> _MATERIAL TO PROCESS_
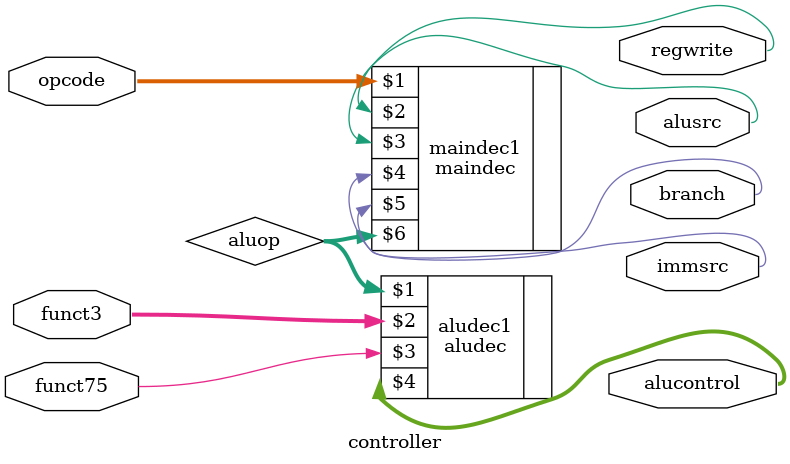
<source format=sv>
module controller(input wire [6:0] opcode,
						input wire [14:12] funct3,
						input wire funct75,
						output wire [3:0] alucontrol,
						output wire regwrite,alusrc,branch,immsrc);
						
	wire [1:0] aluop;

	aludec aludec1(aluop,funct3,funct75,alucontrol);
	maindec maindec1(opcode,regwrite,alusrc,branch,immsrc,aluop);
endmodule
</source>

==

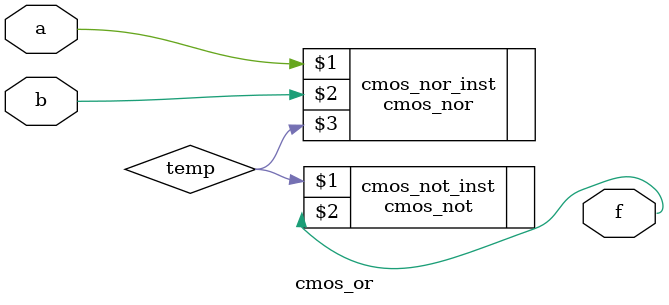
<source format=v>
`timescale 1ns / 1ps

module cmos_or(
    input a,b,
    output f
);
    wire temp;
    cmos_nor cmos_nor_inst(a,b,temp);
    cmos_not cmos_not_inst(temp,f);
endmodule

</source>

> _PROBLEM STATEMENT_
State the number of lines in the records above that contain the string "aluop", and give nothing else.

> _EXERCISE ANSWER_
3